* _Required work_
What is the count of lines below that include "Metabolic"? Reply with nothing else.
Start of Given records
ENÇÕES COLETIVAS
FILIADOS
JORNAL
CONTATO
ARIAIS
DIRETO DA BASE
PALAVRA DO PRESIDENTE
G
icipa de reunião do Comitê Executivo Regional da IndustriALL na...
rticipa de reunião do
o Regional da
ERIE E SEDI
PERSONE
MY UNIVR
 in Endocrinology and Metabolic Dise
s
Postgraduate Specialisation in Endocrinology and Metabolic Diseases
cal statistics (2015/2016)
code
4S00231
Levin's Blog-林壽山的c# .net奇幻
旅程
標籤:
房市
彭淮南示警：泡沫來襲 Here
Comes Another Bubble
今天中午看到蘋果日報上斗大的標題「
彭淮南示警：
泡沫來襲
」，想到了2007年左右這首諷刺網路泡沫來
End of Given records
Start of Given records
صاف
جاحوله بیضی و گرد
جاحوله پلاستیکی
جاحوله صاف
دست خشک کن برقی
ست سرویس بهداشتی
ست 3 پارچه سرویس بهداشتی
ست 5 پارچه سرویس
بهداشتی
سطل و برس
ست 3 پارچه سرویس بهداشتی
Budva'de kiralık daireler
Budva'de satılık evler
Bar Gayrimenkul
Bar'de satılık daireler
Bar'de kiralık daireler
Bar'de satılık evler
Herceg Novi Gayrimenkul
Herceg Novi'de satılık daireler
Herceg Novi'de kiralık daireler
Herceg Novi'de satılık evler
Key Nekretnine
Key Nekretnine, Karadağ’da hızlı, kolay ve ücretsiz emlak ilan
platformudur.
End of Given records
* _Answer to this exercise_
2